:: DATA SHOWN ::
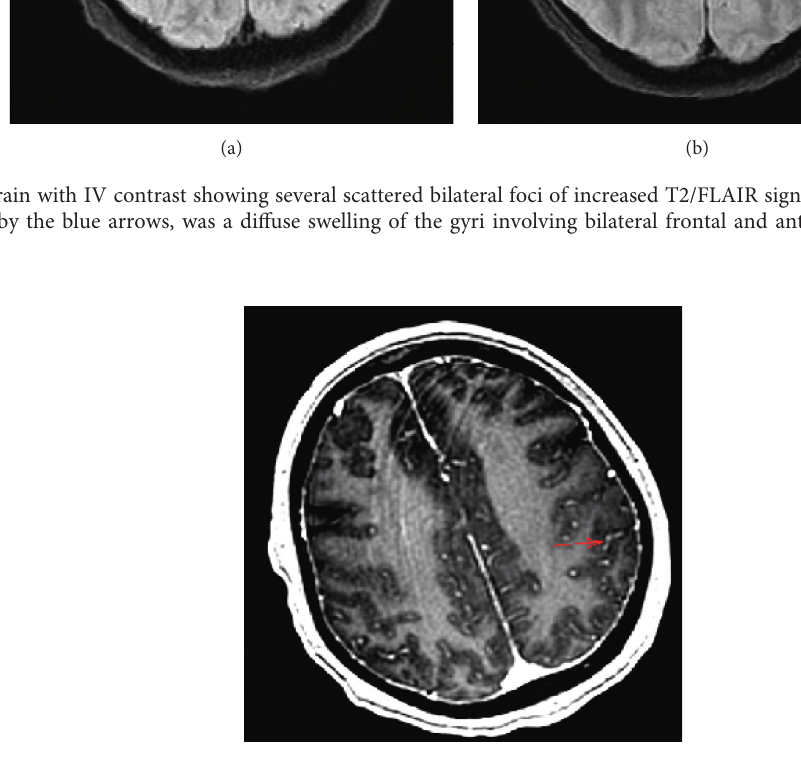
Figure 5: MRI brain with IV contrast suggesting sulcal enhancement of the gyrus representing underlying leptomeningeal disease.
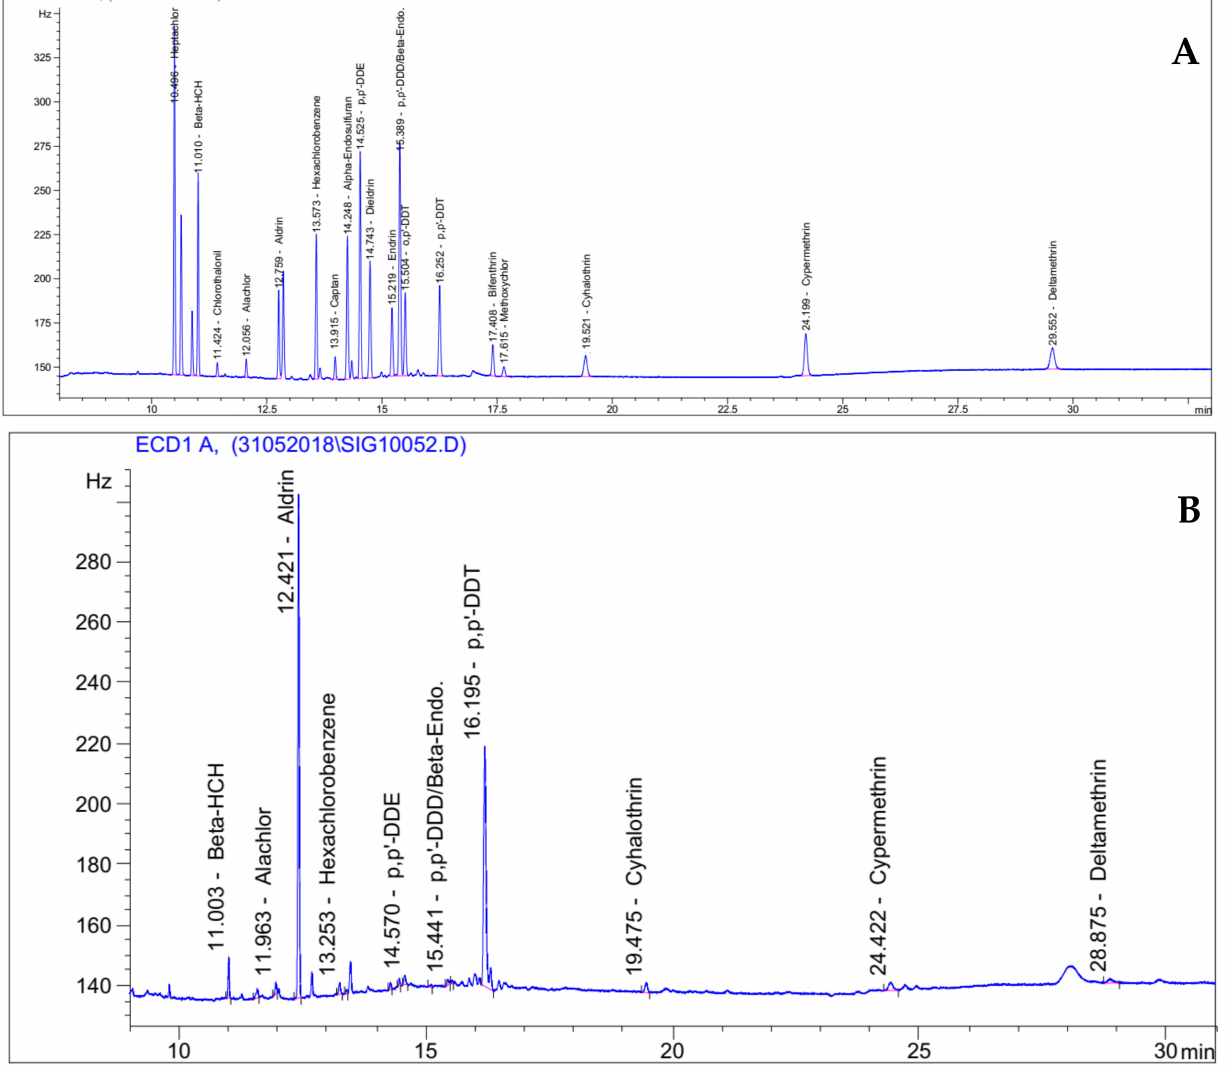
Figure 1. Examples of gas chromatography-electron capture detector (GC-ECD) chormatograms for the standards at 0.01 mg/L ( A ) and a kidney bean sample ( B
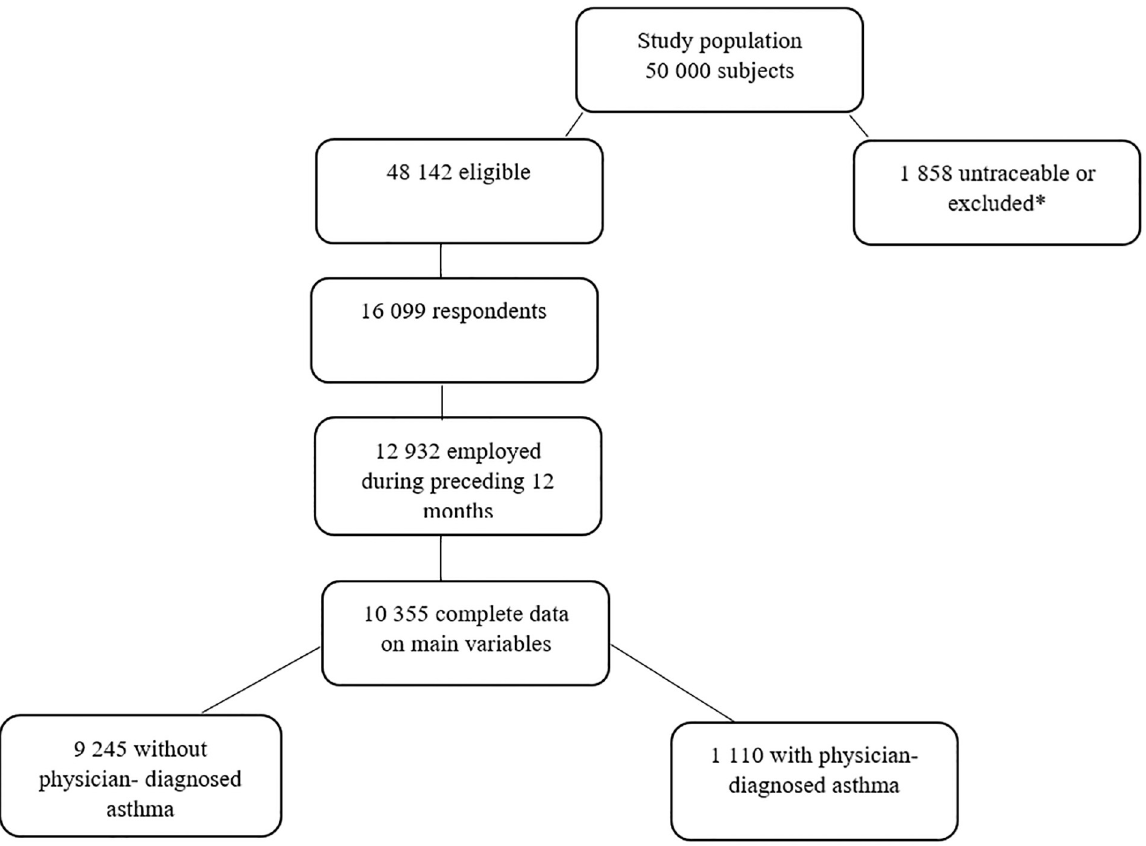
Fig 1. Unknown address or language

:: DIRECTIONS ::
Exact reproduction is required for the lines from the one containing "Figure 1. Examples" through the end of the material, and for those lines only, without pictures.

:: RESULT ::
Figure 1. Examples of gas chromatography-electron capture detector (GC-ECD) chormatograms for the standards at 0.01 mg/L ( A ) and a kidney bean sample ( B
Fig 1. Unknown address or language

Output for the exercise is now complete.